- Records from a data source -
━━━━━━━━━━━━━━━━━━━━
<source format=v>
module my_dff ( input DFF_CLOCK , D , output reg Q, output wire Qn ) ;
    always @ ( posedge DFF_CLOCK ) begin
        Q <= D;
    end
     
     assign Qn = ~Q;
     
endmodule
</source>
━━━━━━━━━━━━━━━━━━━━
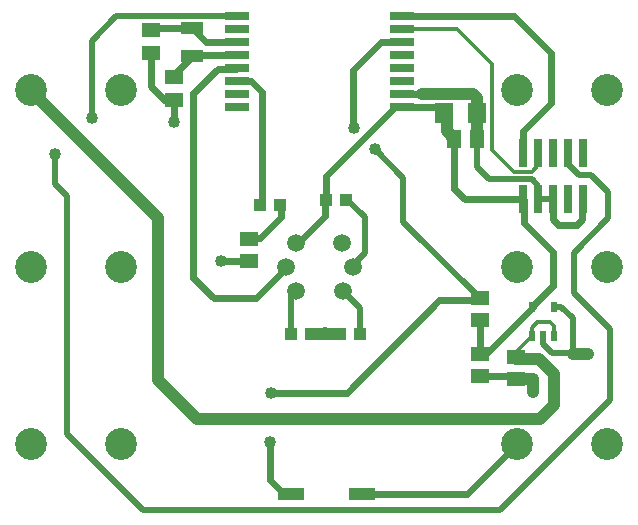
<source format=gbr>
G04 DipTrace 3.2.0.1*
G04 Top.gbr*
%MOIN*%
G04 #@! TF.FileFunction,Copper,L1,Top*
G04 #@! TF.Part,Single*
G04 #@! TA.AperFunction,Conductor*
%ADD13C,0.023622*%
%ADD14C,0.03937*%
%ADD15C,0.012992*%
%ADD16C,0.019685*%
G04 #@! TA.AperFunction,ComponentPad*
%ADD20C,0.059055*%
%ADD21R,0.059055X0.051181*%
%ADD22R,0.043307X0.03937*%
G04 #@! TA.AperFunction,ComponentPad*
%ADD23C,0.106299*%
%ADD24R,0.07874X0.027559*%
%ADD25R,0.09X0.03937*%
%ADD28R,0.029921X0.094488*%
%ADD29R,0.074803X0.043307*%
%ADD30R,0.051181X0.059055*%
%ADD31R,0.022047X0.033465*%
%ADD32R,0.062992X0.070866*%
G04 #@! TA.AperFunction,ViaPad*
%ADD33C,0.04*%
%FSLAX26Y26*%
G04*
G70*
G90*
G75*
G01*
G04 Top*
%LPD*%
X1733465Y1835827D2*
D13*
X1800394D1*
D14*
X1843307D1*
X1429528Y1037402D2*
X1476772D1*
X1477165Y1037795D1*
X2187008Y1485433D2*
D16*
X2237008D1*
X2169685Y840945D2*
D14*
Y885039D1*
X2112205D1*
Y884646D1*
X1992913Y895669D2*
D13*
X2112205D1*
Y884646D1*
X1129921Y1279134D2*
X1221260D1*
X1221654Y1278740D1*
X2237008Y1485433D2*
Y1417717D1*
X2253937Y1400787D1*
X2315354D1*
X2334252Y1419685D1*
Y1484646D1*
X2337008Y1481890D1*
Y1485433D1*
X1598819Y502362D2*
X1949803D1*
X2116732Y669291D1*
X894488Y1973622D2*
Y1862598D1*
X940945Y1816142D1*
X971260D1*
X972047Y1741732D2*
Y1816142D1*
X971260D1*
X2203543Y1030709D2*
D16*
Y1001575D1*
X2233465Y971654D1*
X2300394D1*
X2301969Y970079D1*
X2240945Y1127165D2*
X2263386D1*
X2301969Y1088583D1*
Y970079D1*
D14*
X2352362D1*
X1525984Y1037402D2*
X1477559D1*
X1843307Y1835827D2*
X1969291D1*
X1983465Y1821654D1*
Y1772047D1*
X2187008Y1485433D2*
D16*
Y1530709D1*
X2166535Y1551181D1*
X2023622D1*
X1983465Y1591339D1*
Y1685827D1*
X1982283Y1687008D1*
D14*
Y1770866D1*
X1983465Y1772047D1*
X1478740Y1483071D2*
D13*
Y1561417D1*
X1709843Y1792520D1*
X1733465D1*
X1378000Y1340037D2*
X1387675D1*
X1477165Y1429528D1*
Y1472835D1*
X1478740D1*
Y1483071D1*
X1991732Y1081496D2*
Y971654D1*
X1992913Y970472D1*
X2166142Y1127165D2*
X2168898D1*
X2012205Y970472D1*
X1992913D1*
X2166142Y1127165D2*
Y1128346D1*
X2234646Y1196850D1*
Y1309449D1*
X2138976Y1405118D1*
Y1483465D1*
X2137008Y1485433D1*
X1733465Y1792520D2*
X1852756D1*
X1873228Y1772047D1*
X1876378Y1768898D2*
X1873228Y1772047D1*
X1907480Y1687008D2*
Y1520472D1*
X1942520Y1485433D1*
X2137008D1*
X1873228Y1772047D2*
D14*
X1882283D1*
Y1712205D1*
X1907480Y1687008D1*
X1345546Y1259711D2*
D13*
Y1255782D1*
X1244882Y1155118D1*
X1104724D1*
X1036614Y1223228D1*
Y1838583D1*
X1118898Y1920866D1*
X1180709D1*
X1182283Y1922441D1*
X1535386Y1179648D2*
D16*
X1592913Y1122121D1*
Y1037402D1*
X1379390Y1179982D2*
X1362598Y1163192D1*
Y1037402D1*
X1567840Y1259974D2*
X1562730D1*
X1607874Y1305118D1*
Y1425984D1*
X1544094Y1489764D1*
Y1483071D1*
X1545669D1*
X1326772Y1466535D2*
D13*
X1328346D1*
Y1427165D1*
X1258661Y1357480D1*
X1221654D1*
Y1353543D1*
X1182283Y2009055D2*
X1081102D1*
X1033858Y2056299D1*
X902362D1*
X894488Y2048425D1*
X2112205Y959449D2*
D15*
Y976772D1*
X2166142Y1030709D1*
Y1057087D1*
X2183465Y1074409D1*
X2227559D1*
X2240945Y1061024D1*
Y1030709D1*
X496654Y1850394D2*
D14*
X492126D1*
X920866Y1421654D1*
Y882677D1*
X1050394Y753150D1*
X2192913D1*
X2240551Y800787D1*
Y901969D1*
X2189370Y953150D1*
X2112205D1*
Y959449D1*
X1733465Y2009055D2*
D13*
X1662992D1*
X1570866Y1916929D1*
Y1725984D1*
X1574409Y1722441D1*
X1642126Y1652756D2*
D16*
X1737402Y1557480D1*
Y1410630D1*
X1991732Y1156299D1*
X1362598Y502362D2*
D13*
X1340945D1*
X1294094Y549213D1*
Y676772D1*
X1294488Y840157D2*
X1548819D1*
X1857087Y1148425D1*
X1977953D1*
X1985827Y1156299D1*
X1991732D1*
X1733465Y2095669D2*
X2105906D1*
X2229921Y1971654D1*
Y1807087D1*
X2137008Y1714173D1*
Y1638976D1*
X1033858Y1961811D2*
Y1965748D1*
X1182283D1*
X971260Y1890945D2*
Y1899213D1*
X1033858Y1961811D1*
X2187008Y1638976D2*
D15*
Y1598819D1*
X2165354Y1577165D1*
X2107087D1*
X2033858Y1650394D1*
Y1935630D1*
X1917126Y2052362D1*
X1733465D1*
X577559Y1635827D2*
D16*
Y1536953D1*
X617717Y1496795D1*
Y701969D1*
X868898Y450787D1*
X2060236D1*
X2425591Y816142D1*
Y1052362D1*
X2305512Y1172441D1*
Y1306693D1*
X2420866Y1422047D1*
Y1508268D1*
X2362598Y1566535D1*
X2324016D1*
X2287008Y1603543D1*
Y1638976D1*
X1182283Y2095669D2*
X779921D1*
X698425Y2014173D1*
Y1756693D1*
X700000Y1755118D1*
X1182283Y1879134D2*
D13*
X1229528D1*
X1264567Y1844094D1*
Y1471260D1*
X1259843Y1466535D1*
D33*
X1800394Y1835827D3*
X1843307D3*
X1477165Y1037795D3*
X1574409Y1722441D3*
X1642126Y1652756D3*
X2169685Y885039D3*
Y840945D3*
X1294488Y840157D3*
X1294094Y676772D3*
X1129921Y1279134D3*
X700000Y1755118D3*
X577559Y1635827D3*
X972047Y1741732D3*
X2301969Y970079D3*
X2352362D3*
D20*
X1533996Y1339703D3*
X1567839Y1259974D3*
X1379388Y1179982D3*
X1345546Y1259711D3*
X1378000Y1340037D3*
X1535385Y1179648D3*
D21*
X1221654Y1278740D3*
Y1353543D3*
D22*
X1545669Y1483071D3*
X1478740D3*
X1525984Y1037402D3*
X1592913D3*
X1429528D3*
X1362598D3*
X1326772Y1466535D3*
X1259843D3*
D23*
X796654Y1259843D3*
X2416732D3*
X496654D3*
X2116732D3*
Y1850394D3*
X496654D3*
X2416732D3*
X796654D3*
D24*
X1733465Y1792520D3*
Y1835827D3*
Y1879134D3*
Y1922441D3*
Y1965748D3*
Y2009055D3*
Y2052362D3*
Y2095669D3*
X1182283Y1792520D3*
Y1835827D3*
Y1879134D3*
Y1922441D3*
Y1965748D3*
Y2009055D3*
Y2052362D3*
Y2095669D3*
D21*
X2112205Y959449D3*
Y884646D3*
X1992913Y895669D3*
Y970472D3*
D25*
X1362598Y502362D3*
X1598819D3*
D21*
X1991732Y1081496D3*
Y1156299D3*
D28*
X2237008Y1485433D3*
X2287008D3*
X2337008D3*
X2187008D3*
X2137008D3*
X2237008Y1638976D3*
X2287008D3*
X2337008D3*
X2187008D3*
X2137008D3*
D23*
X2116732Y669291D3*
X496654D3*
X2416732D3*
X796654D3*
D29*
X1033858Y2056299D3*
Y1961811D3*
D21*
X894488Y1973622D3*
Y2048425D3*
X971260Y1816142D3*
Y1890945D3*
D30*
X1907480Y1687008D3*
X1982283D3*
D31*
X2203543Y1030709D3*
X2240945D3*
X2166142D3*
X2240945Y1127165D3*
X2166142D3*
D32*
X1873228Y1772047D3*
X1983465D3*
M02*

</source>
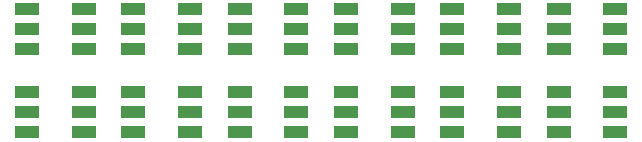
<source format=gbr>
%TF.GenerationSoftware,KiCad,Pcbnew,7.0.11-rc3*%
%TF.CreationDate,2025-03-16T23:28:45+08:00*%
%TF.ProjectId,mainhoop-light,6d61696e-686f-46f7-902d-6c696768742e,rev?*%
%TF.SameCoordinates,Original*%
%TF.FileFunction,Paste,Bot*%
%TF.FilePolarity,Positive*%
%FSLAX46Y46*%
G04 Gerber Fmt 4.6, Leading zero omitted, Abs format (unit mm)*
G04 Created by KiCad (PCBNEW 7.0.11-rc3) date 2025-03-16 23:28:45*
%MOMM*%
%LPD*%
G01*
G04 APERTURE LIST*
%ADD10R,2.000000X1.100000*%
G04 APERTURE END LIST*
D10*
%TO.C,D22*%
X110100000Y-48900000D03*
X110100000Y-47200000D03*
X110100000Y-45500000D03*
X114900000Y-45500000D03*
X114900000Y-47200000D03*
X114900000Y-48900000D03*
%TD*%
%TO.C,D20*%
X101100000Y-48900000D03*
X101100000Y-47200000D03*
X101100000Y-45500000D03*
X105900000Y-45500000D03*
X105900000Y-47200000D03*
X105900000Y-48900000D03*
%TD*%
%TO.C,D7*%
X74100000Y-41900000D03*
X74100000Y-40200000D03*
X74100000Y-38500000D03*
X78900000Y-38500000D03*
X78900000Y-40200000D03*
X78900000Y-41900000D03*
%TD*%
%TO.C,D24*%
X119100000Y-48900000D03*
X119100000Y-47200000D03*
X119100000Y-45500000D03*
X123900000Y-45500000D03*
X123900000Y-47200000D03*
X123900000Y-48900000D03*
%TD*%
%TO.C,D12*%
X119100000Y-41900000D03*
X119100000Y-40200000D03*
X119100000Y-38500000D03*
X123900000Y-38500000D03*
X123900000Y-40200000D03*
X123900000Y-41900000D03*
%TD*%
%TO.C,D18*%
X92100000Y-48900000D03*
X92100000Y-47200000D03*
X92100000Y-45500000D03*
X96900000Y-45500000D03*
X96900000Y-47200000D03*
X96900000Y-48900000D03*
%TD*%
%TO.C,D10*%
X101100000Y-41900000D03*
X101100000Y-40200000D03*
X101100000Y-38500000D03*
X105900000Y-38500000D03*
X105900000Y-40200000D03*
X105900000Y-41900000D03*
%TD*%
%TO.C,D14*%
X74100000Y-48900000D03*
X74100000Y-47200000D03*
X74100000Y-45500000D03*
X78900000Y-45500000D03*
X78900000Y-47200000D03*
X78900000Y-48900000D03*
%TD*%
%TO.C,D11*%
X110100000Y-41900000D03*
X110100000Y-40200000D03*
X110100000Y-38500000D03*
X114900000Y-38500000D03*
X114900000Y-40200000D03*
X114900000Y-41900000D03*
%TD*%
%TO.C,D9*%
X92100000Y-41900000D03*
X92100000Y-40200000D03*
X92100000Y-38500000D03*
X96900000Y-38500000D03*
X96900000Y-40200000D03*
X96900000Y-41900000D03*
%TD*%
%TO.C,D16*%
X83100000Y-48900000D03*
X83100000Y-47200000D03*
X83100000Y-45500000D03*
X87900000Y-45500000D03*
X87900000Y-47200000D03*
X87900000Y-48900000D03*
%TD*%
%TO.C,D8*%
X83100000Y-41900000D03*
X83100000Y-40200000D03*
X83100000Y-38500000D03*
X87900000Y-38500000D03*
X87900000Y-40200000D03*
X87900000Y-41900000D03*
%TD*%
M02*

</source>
━━━━━━━━━━━━━━━━━━━━
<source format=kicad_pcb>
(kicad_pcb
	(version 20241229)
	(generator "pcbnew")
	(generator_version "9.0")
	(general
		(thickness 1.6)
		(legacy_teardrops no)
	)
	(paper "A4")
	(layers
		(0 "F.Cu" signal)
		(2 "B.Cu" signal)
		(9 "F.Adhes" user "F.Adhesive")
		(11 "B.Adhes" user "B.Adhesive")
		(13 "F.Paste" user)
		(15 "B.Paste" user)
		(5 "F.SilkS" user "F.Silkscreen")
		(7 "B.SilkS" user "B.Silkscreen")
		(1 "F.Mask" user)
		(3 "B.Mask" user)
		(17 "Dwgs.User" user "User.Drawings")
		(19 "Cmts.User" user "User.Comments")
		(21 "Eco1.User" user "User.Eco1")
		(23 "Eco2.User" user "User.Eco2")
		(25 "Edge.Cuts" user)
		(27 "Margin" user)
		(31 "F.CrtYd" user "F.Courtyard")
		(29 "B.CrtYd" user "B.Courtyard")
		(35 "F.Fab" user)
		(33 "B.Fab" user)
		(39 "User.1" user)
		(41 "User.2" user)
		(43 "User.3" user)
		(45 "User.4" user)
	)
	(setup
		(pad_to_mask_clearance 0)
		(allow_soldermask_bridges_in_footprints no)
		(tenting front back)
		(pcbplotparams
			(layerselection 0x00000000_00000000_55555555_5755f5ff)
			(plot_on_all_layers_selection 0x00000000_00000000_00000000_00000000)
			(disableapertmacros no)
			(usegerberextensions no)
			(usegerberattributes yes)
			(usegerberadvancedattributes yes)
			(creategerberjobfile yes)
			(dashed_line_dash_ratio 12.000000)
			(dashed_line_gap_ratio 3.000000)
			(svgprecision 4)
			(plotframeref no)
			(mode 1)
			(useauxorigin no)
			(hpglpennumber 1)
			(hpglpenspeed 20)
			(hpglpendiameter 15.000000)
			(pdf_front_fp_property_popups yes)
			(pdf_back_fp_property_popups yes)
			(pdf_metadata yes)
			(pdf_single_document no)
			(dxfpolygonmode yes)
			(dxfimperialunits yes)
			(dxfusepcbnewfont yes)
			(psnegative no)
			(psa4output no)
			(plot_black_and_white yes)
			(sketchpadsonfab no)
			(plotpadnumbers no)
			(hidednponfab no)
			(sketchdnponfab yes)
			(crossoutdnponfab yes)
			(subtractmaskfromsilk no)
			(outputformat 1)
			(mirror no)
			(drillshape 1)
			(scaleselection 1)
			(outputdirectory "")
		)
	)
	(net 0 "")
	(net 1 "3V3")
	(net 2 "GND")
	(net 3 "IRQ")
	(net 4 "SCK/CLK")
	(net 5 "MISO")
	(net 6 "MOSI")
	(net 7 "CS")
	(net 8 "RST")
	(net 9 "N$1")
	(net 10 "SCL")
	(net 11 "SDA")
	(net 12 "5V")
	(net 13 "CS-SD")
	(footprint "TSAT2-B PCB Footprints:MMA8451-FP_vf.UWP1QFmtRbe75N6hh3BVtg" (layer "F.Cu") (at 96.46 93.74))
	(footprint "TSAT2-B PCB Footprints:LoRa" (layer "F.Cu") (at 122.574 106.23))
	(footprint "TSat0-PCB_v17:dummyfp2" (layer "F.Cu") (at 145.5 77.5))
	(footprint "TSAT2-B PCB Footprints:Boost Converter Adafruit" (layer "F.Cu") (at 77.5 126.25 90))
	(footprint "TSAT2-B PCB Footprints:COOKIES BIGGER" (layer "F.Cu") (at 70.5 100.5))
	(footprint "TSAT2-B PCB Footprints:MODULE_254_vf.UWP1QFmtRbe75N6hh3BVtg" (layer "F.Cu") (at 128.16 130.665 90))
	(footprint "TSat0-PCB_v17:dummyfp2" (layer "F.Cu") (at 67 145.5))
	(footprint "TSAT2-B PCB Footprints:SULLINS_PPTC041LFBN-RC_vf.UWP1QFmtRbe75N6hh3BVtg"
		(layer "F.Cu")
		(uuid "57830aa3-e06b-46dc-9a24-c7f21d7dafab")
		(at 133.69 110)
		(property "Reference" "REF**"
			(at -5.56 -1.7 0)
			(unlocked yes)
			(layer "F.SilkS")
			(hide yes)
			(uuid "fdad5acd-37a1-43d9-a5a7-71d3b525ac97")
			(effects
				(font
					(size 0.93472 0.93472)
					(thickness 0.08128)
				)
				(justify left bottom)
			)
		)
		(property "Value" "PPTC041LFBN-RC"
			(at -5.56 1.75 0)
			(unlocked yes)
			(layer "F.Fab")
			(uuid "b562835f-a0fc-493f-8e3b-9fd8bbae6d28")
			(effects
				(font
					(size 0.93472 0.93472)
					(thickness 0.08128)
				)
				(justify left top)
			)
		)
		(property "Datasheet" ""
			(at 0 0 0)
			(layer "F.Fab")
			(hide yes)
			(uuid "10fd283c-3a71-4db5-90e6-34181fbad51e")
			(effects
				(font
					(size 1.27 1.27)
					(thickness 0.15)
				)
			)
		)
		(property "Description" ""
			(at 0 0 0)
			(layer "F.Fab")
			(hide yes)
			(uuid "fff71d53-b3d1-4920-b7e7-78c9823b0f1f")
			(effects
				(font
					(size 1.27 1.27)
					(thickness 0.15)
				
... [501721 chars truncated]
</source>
━━━━━━━━━━━━━━━━━━━━
- To do -
After locating the line holding "X78900000Y-47200000D03*" above, output exactly that line and every line after it through the line holding "X83100000Y-45500000D03*". Include nothing else.

- Response to the task -
X78900000Y-47200000D03*
X78900000Y-48900000D03*
%TD*%
%TO.C,D11*%
X110100000Y-41900000D03*
X110100000Y-40200000D03*
X110100000Y-38500000D03*
X114900000Y-38500000D03*
X114900000Y-40200000D03*
X114900000Y-41900000D03*
%TD*%
%TO.C,D9*%
X92100000Y-41900000D03*
X92100000Y-40200000D03*
X92100000Y-38500000D03*
X96900000Y-38500000D03*
X96900000Y-40200000D03*
X96900000Y-41900000D03*
%TD*%
%TO.C,D16*%
X83100000Y-48900000D03*
X83100000Y-47200000D03*
X83100000Y-45500000D03*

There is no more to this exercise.